• _Exercise directions_: Every line of the data is to be transcribed as it stands.

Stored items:

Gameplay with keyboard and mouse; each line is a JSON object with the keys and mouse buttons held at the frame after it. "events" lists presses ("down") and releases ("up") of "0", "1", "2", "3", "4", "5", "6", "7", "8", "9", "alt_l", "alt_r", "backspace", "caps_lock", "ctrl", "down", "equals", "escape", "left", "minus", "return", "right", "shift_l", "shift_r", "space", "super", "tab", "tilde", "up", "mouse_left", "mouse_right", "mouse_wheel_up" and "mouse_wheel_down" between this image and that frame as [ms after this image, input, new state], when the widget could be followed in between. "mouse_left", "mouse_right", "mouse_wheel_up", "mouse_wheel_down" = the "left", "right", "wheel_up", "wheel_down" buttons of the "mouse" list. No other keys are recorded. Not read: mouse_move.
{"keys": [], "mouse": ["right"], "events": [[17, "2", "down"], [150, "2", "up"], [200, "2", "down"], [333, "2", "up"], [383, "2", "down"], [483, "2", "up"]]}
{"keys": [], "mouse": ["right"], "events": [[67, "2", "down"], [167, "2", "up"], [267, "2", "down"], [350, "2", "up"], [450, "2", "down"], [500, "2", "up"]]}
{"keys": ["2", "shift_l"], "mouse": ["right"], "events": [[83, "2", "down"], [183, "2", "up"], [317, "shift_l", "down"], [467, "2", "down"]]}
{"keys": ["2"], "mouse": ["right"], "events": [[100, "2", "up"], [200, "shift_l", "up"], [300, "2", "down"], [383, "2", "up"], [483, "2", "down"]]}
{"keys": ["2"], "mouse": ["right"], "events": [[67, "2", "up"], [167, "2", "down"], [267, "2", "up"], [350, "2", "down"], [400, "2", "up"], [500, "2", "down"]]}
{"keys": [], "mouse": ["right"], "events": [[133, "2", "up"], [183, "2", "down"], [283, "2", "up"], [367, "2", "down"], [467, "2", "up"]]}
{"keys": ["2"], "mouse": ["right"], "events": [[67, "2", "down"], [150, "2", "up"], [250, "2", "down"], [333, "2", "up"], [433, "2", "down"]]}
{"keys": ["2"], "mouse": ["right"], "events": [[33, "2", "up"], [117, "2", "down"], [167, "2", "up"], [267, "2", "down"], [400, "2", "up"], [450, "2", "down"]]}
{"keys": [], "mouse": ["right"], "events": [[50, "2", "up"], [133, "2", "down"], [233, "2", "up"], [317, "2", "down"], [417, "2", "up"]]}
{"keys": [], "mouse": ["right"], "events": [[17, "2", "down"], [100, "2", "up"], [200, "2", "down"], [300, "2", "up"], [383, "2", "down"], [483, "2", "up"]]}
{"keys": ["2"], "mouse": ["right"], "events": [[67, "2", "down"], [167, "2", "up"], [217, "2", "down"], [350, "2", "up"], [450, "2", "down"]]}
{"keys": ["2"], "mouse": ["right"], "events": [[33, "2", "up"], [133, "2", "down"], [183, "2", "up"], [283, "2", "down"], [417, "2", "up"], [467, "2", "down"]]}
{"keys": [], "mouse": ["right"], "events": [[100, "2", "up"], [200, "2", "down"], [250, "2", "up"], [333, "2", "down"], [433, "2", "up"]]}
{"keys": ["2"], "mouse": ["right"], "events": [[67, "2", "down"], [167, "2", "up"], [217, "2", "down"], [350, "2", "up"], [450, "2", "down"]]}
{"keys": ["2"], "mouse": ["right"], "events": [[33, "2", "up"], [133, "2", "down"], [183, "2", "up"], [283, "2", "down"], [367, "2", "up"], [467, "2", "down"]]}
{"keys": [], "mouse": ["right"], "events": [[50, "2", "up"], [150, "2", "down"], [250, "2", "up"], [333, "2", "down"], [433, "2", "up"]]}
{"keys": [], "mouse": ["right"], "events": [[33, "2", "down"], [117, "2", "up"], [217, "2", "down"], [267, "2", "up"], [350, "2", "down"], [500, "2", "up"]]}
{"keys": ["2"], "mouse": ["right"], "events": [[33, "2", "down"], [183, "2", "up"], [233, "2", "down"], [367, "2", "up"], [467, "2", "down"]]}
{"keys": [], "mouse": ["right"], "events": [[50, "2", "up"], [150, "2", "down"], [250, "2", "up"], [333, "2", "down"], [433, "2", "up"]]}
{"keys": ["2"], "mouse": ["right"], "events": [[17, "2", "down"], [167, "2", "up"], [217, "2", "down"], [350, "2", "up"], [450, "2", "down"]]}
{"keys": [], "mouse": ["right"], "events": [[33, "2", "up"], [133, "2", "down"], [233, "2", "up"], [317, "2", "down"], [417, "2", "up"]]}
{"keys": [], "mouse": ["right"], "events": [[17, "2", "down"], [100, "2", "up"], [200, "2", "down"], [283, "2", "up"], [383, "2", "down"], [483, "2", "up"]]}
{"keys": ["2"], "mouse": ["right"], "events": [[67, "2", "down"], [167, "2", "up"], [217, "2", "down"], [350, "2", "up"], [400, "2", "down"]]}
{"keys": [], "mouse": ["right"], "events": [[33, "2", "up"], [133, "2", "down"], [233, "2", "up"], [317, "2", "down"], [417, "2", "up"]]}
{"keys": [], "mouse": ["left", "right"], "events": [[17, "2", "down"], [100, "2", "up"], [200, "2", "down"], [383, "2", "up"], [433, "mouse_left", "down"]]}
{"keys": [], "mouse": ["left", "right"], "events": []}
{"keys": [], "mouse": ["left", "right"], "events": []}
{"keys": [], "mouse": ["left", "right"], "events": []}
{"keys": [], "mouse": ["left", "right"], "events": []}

• _Reply_:
Gameplay with keyboard and mouse; each line is a JSON object with the keys and mouse buttons held at the frame after it. "events" lists presses ("down") and releases ("up") of "0", "1", "2", "3", "4", "5", "6", "7", "8", "9", "alt_l", "alt_r", "backspace", "caps_lock", "ctrl", "down", "equals", "escape", "left", "minus", "return", "right", "shift_l", "shift_r", "space", "super", "tab", "tilde", "up", "mouse_left", "mouse_right", "mouse_wheel_up" and "mouse_wheel_down" between this image and that frame as [ms after this image, input, new state], when the widget could be followed in between. "mouse_left", "mouse_right", "mouse_wheel_up", "mouse_wheel_down" = the "left", "right", "wheel_up", "wheel_down" buttons of the "mouse" list. No other keys are recorded. Not read: mouse_move.
{"keys": [], "mouse": ["right"], "events": [[17, "2", "down"], [150, "2", "up"], [200, "2", "down"], [333, "2", "up"], [383, "2", "down"], [483, "2", "up"]]}
{"keys": [], "mouse": ["right"], "events": [[67, "2", "down"], [167, "2", "up"], [267, "2", "down"], [350, "2", "up"], [450, "2", "down"], [500, "2", "up"]]}
{"keys": ["2", "shift_l"], "mouse": ["right"], "events": [[83, "2", "down"], [183, "2", "up"], [317, "shift_l", "down"], [467, "2", "down"]]}
{"keys": ["2"], "mouse": ["right"], "events": [[100, "2", "up"], [200, "shift_l", "up"], [300, "2", "down"], [383, "2", "up"], [483, "2", "down"]]}
{"keys": ["2"], "mouse": ["right"], "events": [[67, "2", "up"], [167, "2", "down"], [267, "2", "up"], [350, "2", "down"], [400, "2", "up"], [500, "2", "down"]]}
{"keys": [], "mouse": ["right"], "events": [[133, "2", "up"], [183, "2", "down"], [283, "2", "up"], [367, "2", "down"], [467, "2", "up"]]}
{"keys": ["2"], "mouse": ["right"], "events": [[67, "2", "down"], [150, "2", "up"], [250, "2", "down"], [333, "2", "up"], [433, "2", "down"]]}
{"keys": ["2"], "mouse": ["right"], "events": [[33, "2", "up"], [117, "2", "down"], [167, "2", "up"], [267, "2", "down"], [400, "2", "up"], [450, "2", "down"]]}
{"keys": [], "mouse": ["right"], "events": [[50, "2", "up"], [133, "2", "down"], [233, "2", "up"], [317, "2", "down"], [417, "2", "up"]]}
{"keys": [], "mouse": ["right"], "events": [[17, "2", "down"], [100, "2", "up"], [200, "2", "down"], [300, "2", "up"], [383, "2", "down"], [483, "2", "up"]]}
{"keys": ["2"], "mouse": ["right"], "events": [[67, "2", "down"], [167, "2", "up"], [217, "2", "down"], [350, "2", "up"], [450, "2", "down"]]}
{"keys": ["2"], "mouse": ["right"], "events": [[33, "2", "up"], [133, "2", "down"], [183, "2", "up"], [283, "2", "down"], [417, "2", "up"], [467, "2", "down"]]}
{"keys": [], "mouse": ["right"], "events": [[100, "2", "up"], [200, "2", "down"], [250, "2", "up"], [333, "2", "down"], [433, "2", "up"]]}
{"keys": ["2"], "mouse": ["right"], "events": [[67, "2", "down"], [167, "2", "up"], [217, "2", "down"], [350, "2", "up"], [450, "2", "down"]]}
{"keys": ["2"], "mouse": ["right"], "events": [[33, "2", "up"], [133, "2", "down"], [183, "2", "up"], [283, "2", "down"], [367, "2", "up"], [467, "2", "down"]]}
{"keys": [], "mouse": ["right"], "events": [[50, "2", "up"], [150, "2", "down"], [250, "2", "up"], [333, "2", "down"], [433, "2", "up"]]}
{"keys": [], "mouse": ["right"], "events": [[33, "2", "down"], [117, "2", "up"], [217, "2", "down"], [267, "2", "up"], [350, "2", "down"], [500, "2", "up"]]}
{"keys": ["2"], "mouse": ["right"], "events": [[33, "2", "down"], [183, "2", "up"], [233, "2", "down"], [367, "2", "up"], [467, "2", "down"]]}
{"keys": [], "mouse": ["right"], "events": [[50, "2", "up"], [150, "2", "down"], [250, "2", "up"], [333, "2", "down"], [433, "2", "up"]]}
{"keys": ["2"], "mouse": ["right"], "events": [[17, "2", "down"], [167, "2", "up"], [217, "2", "down"], [350, "2", "up"], [450, "2", "down"]]}
{"keys": [], "mouse": ["right"], "events": [[33, "2", "up"], [133, "2", "down"], [233, "2", "up"], [317, "2", "down"], [417, "2", "up"]]}
{"keys": [], "mouse": ["right"], "events": [[17, "2", "down"], [100, "2", "up"], [200, "2", "down"], [283, "2", "up"], [383, "2", "down"], [483, "2", "up"]]}
{"keys": ["2"], "mouse": ["right"], "events": [[67, "2", "down"], [167, "2", "up"], [217, "2", "down"], [350, "2", "up"], [400, "2", "down"]]}
{"keys": [], "mouse": ["right"], "events": [[33, "2", "up"], [133, "2", "down"], [233, "2", "up"], [317, "2", "down"], [417, "2", "up"]]}
{"keys": [], "mouse": ["left", "right"], "events": [[17, "2", "down"], [100, "2", "up"], [200, "2", "down"], [383, "2", "up"], [433, "mouse_left", "down"]]}
{"keys": [], "mouse": ["left", "right"], "events": []}
{"keys": [], "mouse": ["left", "right"], "events": []}
{"keys": [], "mouse": ["left", "right"], "events": []}
{"keys": [], "mouse": ["left", "right"], "events": []}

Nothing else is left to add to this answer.